| WHAT IS BEING ASKED |
Please reproduce the entries below exactly, leaving the pictures out.

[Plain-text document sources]
.....

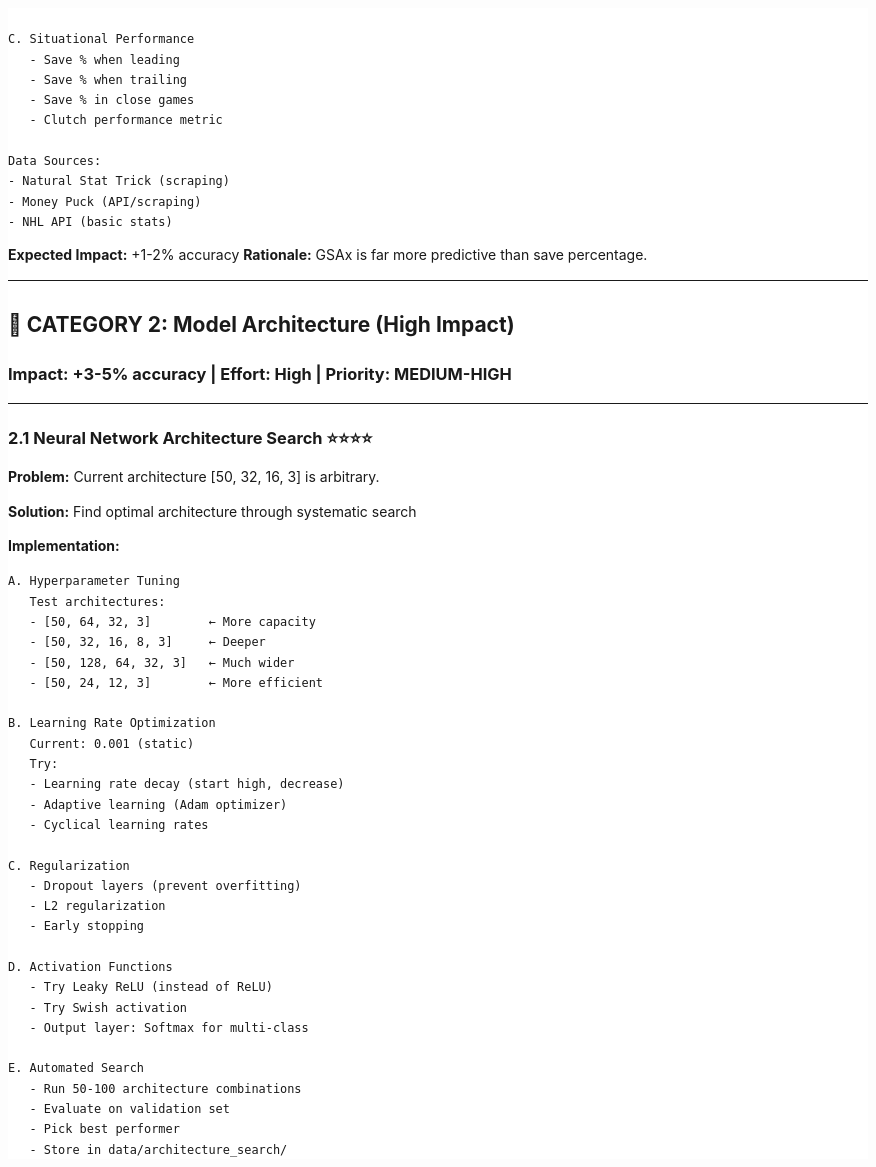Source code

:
 ```

C. Situational Performance
   - Save % when leading
   - Save % when trailing
   - Save % in close games
   - Clutch performance metric

Data Sources:
- Natural Stat Trick (scraping)
- Money Puck (API/scraping)
- NHL API (basic stats)
```

**Expected Impact:** +1-2% accuracy
**Rationale:** GSAx is far more predictive than save percentage.

---

## 🧠 **CATEGORY 2: Model Architecture (High Impact)**

### **Impact: +3-5% accuracy | Effort: High | Priority: MEDIUM-HIGH**

---

### **2.1 Neural Network Architecture Search** ⭐⭐⭐⭐

**Problem:** Current architecture [50, 32, 16, 3] is arbitrary.

**Solution:** Find optimal architecture through systematic search

**Implementation:**
```
A. Hyperparameter Tuning
   Test architectures:
   - [50, 64, 32, 3]        ← More capacity
   - [50, 32, 16, 8, 3]     ← Deeper
   - [50, 128, 64, 32, 3]   ← Much wider
   - [50, 24, 12, 3]        ← More efficient

B. Learning Rate Optimization
   Current: 0.001 (static)
   Try:
   - Learning rate decay (start high, decrease)
   - Adaptive learning (Adam optimizer)
   - Cyclical learning rates

C. Regularization
   - Dropout layers (prevent overfitting)
   - L2 regularization
   - Early stopping

D. Activation Functions
   - Try Leaky ReLU (instead of ReLU)
   - Try Swish activation
   - Output layer: Softmax for multi-class

E. Automated Search
   - Run 50-100 architecture combinations
   - Evaluate on validation set
   - Pick best performer
   - Store in data/architecture_search/
```
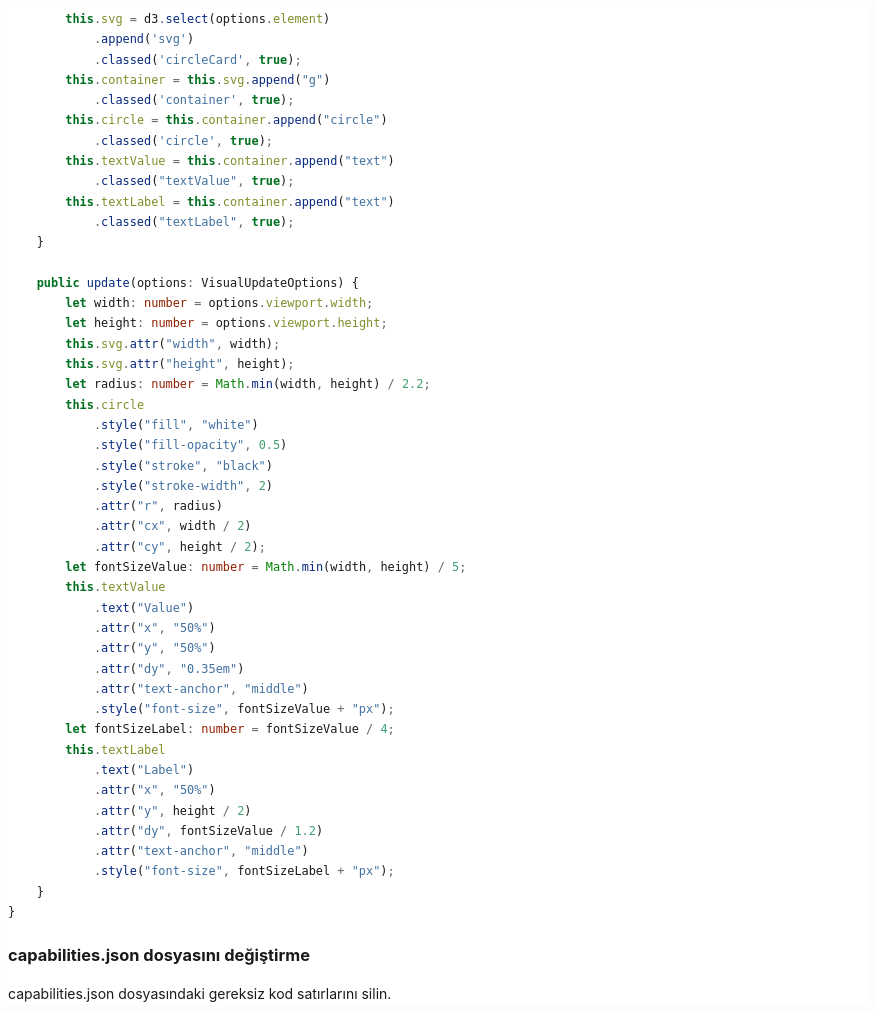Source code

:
 ```typescript
        this.svg = d3.select(options.element)
            .append('svg')
            .classed('circleCard', true);
        this.container = this.svg.append("g")
            .classed('container', true);
        this.circle = this.container.append("circle")
            .classed('circle', true);
        this.textValue = this.container.append("text")
            .classed("textValue", true);
        this.textLabel = this.container.append("text")
            .classed("textLabel", true);
    }

    public update(options: VisualUpdateOptions) {
        let width: number = options.viewport.width;
        let height: number = options.viewport.height;
        this.svg.attr("width", width);
        this.svg.attr("height", height);
        let radius: number = Math.min(width, height) / 2.2;
        this.circle
            .style("fill", "white")
            .style("fill-opacity", 0.5)
            .style("stroke", "black")
            .style("stroke-width", 2)
            .attr("r", radius)
            .attr("cx", width / 2)
            .attr("cy", height / 2);
        let fontSizeValue: number = Math.min(width, height) / 5;
        this.textValue
            .text("Value")
            .attr("x", "50%")
            .attr("y", "50%")
            .attr("dy", "0.35em")
            .attr("text-anchor", "middle")
            .style("font-size", fontSizeValue + "px");
        let fontSizeLabel: number = fontSizeValue / 4;
        this.textLabel
            .text("Label")
            .attr("x", "50%")
            .attr("y", height / 2)
            .attr("dy", fontSizeValue / 1.2)
            .attr("text-anchor", "middle")
            .style("font-size", fontSizeLabel + "px");
    }
}
```

### <a name="modify-the-capabilities-file"></a>capabilities.json dosyasını değiştirme

capabilities.json dosyasındaki gereksiz kod satırlarını silin.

.....

| SOLVED PROBLEM |
Source code

:
 ```

C. Situational Performance
   - Save % when leading
   - Save % when trailing
   - Save % in close games
   - Clutch performance metric

Data Sources:
- Natural Stat Trick (scraping)
- Money Puck (API/scraping)
- NHL API (basic stats)
```

**Expected Impact:** +1-2% accuracy
**Rationale:** GSAx is far more predictive than save percentage.

---

## 🧠 **CATEGORY 2: Model Architecture (High Impact)**

### **Impact: +3-5% accuracy | Effort: High | Priority: MEDIUM-HIGH**

---

### **2.1 Neural Network Architecture Search** ⭐⭐⭐⭐

**Problem:** Current architecture [50, 32, 16, 3] is arbitrary.

**Solution:** Find optimal architecture through systematic search

**Implementation:**
```
A. Hyperparameter Tuning
   Test architectures:
   - [50, 64, 32, 3]        ← More capacity
   - [50, 32, 16, 8, 3]     ← Deeper
   - [50, 128, 64, 32, 3]   ← Much wider
   - [50, 24, 12, 3]        ← More efficient

B. Learning Rate Optimization
   Current: 0.001 (static)
   Try:
   - Learning rate decay (start high, decrease)
   - Adaptive learning (Adam optimizer)
   - Cyclical learning rates

C. Regularization
   - Dropout layers (prevent overfitting)
   - L2 regularization
   - Early stopping

D. Activation Functions
   - Try Leaky ReLU (instead of ReLU)
   - Try Swish activation
   - Output layer: Softmax for multi-class

E. Automated Search
   - Run 50-100 architecture combinations
   - Evaluate on validation set
   - Pick best performer
   - Store in data/architecture_search/
```
Source code

:
 ```typescript
        this.svg = d3.select(options.element)
            .append('svg')
            .classed('circleCard', true);
        this.container = this.svg.append("g")
            .classed('container', true);
        this.circle = this.container.append("circle")
            .classed('circle', true);
        this.textValue = this.container.append("text")
            .classed("textValue", true);
        this.textLabel = this.container.append("text")
            .classed("textLabel", true);
    }

    public update(options: VisualUpdateOptions) {
        let width: number = options.viewport.width;
        let height: number = options.viewport.height;
        this.svg.attr("width", width);
        this.svg.attr("height", height);
        let radius: number = Math.min(width, height) / 2.2;
        this.circle
            .style("fill", "white")
            .style("fill-opacity", 0.5)
            .style("stroke", "black")
            .style("stroke-width", 2)
            .attr("r", radius)
            .attr("cx", width / 2)
            .attr("cy", height / 2);
        let fontSizeValue: number = Math.min(width, height) / 5;
        this.textValue
            .text("Value")
            .attr("x", "50%")
            .attr("y", "50%")
            .attr("dy", "0.35em")
            .attr("text-anchor", "middle")
            .style("font-size", fontSizeValue + "px");
        let fontSizeLabel: number = fontSizeValue / 4;
        this.textLabel
            .text("Label")
            .attr("x", "50%")
            .attr("y", height / 2)
            .attr("dy", fontSizeValue / 1.2)
            .attr("text-anchor", "middle")
            .style("font-size", fontSizeLabel + "px");
    }
}
```

### <a name="modify-the-capabilities-file"></a>capabilities.json dosyasını değiştirme

capabilities.json dosyasındaki gereksiz kod satırlarını silin.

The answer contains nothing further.